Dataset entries
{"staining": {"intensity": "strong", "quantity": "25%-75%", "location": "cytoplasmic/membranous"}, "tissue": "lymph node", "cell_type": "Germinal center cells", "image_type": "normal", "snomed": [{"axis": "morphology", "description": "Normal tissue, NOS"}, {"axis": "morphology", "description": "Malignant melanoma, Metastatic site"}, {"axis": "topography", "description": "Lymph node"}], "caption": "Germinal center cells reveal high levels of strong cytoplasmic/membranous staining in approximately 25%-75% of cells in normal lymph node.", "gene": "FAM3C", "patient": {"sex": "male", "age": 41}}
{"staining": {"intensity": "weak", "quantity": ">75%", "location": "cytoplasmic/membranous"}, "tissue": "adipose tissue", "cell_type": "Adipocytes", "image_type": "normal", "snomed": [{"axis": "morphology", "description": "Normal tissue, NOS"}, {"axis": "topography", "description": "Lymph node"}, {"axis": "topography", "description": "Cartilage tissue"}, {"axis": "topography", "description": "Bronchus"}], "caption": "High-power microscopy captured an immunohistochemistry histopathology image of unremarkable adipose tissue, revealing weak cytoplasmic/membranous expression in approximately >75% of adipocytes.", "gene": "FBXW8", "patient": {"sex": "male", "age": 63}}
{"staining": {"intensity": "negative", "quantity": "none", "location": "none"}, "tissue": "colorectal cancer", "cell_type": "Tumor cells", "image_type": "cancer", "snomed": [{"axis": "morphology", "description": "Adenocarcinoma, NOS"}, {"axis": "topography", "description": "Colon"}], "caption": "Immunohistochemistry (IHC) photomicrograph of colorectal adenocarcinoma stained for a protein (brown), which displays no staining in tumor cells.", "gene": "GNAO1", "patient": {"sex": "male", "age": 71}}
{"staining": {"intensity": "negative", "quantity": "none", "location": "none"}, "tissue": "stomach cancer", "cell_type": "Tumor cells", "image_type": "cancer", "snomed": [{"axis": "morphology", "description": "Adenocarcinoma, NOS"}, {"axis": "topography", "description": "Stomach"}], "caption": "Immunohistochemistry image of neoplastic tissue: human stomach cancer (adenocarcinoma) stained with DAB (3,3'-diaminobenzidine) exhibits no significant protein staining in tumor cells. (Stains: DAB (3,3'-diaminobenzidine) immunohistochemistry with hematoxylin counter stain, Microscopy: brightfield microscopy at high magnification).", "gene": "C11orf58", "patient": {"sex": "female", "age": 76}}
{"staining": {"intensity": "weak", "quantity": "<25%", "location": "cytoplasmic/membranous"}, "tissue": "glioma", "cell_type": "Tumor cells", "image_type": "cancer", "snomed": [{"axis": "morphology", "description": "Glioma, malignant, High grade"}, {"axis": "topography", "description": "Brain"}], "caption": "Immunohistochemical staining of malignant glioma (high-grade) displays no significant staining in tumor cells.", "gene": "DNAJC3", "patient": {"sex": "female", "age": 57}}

=== Exercise objective ===
Restate the data above word for word. Leave nothing out.

=== Response to the task ===
{"staining": {"intensity": "strong", "quantity": "25%-75%", "location": "cytoplasmic/membranous"}, "tissue": "lymph node", "cell_type": "Germinal center cells", "image_type": "normal", "snomed": [{"axis": "morphology", "description": "Normal tissue, NOS"}, {"axis": "morphology", "description": "Malignant melanoma, Metastatic site"}, {"axis": "topography", "description": "Lymph node"}], "caption": "Germinal center cells reveal high levels of strong cytoplasmic/membranous staining in approximately 25%-75% of cells in normal lymph node.", "gene": "FAM3C", "patient": {"sex": "male", "age": 41}}
{"staining": {"intensity": "weak", "quantity": ">75%", "location": "cytoplasmic/membranous"}, "tissue": "adipose tissue", "cell_type": "Adipocytes", "image_type": "normal", "snomed": [{"axis": "morphology", "description": "Normal tissue, NOS"}, {"axis": "topography", "description": "Lymph node"}, {"axis": "topography", "description": "Cartilage tissue"}, {"axis": "topography", "description": "Bronchus"}], "caption": "High-power microscopy captured an immunohistochemistry histopathology image of unremarkable adipose tissue, revealing weak cytoplasmic/membranous expression in approximately >75% of adipocytes.", "gene": "FBXW8", "patient": {"sex": "male", "age": 63}}
{"staining": {"intensity": "negative", "quantity": "none", "location": "none"}, "tissue": "colorectal cancer", "cell_type": "Tumor cells", "image_type": "cancer", "snomed": [{"axis": "morphology", "description": "Adenocarcinoma, NOS"}, {"axis": "topography", "description": "Colon"}], "caption": "Immunohistochemistry (IHC) photomicrograph of colorectal adenocarcinoma stained for a protein (brown), which displays no staining in tumor cells.", "gene": "GNAO1", "patient": {"sex": "male", "age": 71}}
{"staining": {"intensity": "negative", "quantity": "none", "location": "none"}, "tissue": "stomach cancer", "cell_type": "Tumor cells", "image_type": "cancer", "snomed": [{"axis": "morphology", "description": "Adenocarcinoma, NOS"}, {"axis": "topography", "description": "Stomach"}], "caption": "Immunohistochemistry image of neoplastic tissue: human stomach cancer (adenocarcinoma) stained with DAB (3,3'-diaminobenzidine) exhibits no significant protein staining in tumor cells. (Stains: DAB (3,3'-diaminobenzidine) immunohistochemistry with hematoxylin counter stain, Microscopy: brightfield microscopy at high magnification).", "gene": "C11orf58", "patient": {"sex": "female", "age": 76}}
{"staining": {"intensity": "weak", "quantity": "<25%", "location": "cytoplasmic/membranous"}, "tissue": "glioma", "cell_type": "Tumor cells", "image_type": "cancer", "snomed": [{"axis": "morphology", "description": "Glioma, malignant, High grade"}, {"axis": "topography", "description": "Brain"}], "caption": "Immunohistochemical staining of malignant glioma (high-grade) displays no significant staining in tumor cells.", "gene": "DNAJC3", "patient": {"sex": "female", "age": 57}}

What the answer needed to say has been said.